According to Robert Neuwirth (2011), 70 million people are moving into cities every year, primarily squatter or shadow cities like Dhravi in Mumbai India . Neuwirth states that one billion people already live in shantytowns and by 2050, a third of humanity will be living in these poor conditions (p. 59). India, soon to be the most populous nation on earth, use these defining transformations of the 21st century to reimagine the future?.
The head long rush towards urbanization together with skyrocketing technological advances is reshaping much of the world. Within the next few decades 750 million of India’s people will live in urban areas – and its massive young cohorts are impatient for jobs and a better quality of life. Moreover, how these denizens use the planet’s resources will not only impact future generations of Indians but the rest of the world as well. The challenge is gargantuan – and India’s new government has taken it on by pledging to create 100 new ‘smart cities’ and refurbishing 500 old ones. While old cities may be too difficult to fix, new satellite towns can leapfrog traditional patterns of growth.

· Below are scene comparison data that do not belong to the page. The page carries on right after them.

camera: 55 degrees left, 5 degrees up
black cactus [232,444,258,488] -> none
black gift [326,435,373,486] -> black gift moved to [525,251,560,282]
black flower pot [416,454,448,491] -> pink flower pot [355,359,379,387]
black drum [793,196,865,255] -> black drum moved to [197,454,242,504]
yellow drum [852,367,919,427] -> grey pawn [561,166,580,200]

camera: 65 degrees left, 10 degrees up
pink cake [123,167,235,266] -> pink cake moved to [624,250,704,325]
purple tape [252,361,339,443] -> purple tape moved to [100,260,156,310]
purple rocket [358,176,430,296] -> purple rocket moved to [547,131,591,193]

In this, South Korea has much experience to offer. Dongtan, for instance, was built from scratch in 6 years, with schools, hospitals, subways, housing – the works. An hour away from Seoul and with easy connectivity, the city has since recovered all the costs incurred in its development. “We went through much trial and error,” recalled Dr. Jae Yong Lee from the Korea Research Institute for Human Settlements. “Others can now learn from us and arrive at their own unique way.”

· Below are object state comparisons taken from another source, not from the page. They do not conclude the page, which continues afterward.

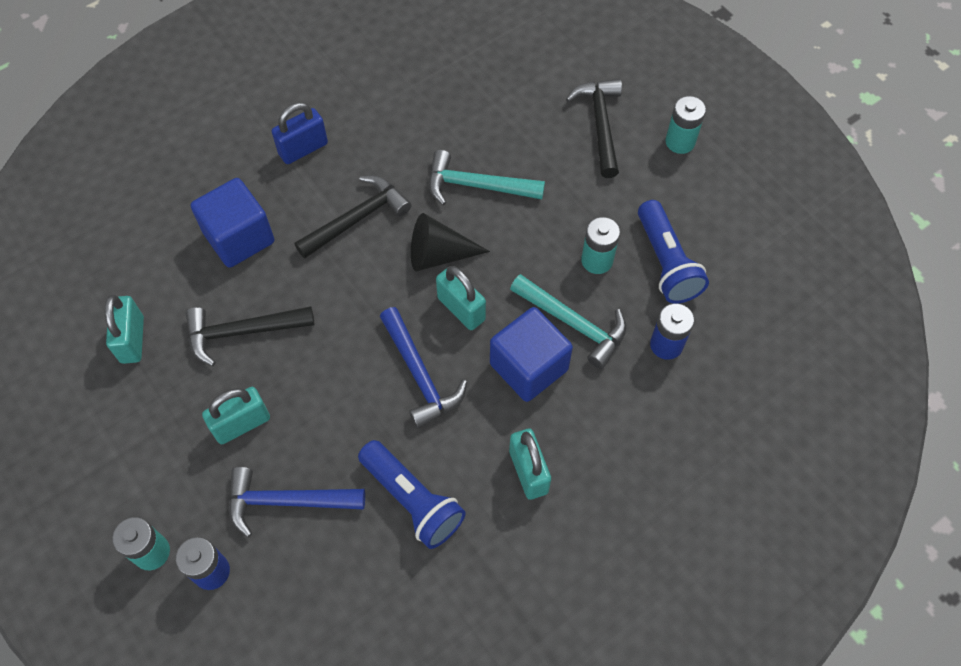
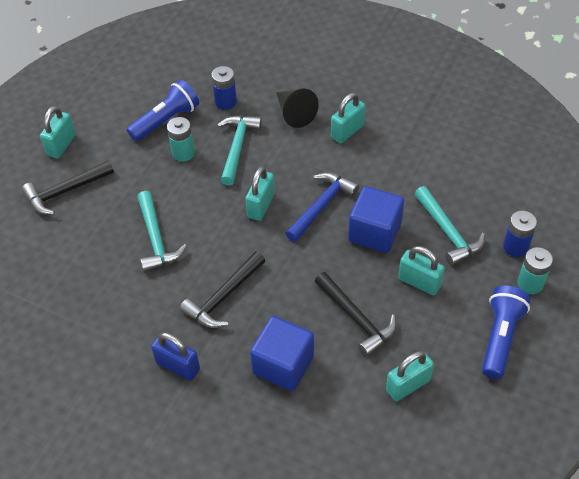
camera: 115 degrees left, 10 degrees down
blue hammer [229,467,365,537] -> turquoise hammer [414,186,485,266]
black hammer [295,176,411,258] -> black hammer turned 75 degrees counterclockwise [180,251,265,328]
blue flashlight [358,440,466,549] -> blue flashlight moved to [482,286,530,379]
black cone [411,213,490,271] -> black cone moved to [276,89,319,128]
blue cube [490,307,573,402] -> blue cube moved to [348,186,404,253]
turquoise battery [665,96,706,154] -> turquoise padlock [40,106,76,158]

India can apply some of these strategies and use the latest in technology to create jobs, provide energy-efficient housing, high frequency mass transportation, 24/7 water and power supply, and seamless internet connectivity so that millions can live, work, and play with maximum productivity and a minimum impact on the environment?.
But a sustainable smart city is more than an IT solution Instead, it is a “system of systems” that requires the alignment of good leadership, governance, investment, and institutions. And, this takes time to achieve. The question is how then can cities be made smarter? What about traffic – that bane of modern urban living? The focus needs to shift from moving vehicles to moving people, advised Professor Kenneth Gwilliam of Leeds University. In Curitiba, Brazil, for instance, car use has gone down despite high car ownership thanks to the high-frequency public transport system that enables buses to move seamlessly.

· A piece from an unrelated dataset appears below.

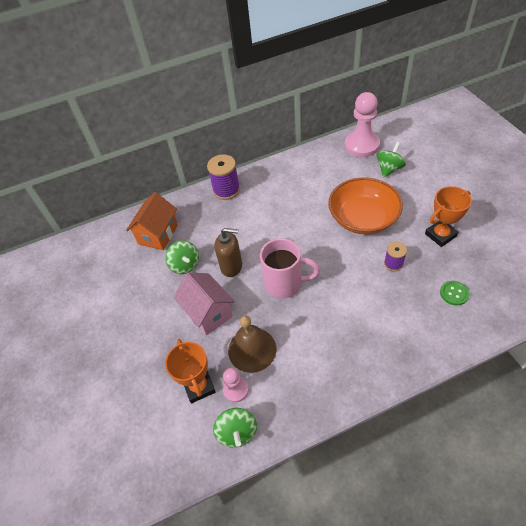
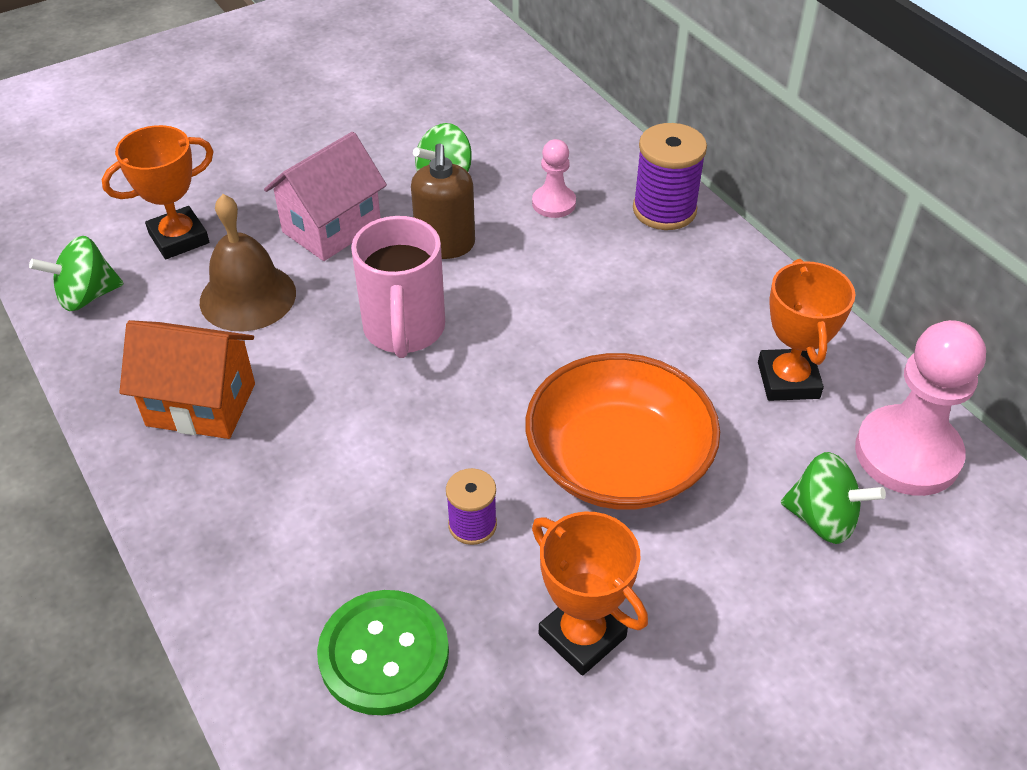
camera: 75 degrees right, 5 degrees down
orange house [126,192,178,250] -> orange house moved to [119,320,255,439]
pink pawn [223,368,249,403] -> pink pawn moved to [532,139,576,218]
green button [440,281,470,306] -> green button [317,590,449,715], size x1.79
none -> orange trophy [758,259,855,401]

And then there is solid waste. While India has recently launched a ‘Clean India Campaign’, mountains of garbage still litter India’s cities, and landfill sites are hard to find. “Not in my backyard!” is the common refrain. Again, Korea has shown how waste can be turned into a resource; and Stockholm is even buying waste to convert into energy.
Perhaps good governance could be the most difficult issue of all. Not much can be done unless the multiplicity of India’s urban authorities is pared down, institutions are aligned with new ways of thinking, and powers, people, and funds are devolved. “What can a dynamic mayor do if he doesn’t have the powers?.
Whatever the Course of action may be, but with so much money, citizens and resources to manage, one thing is for certain that India could very well be the wild wild east “gold rush” version for the city builders of the future.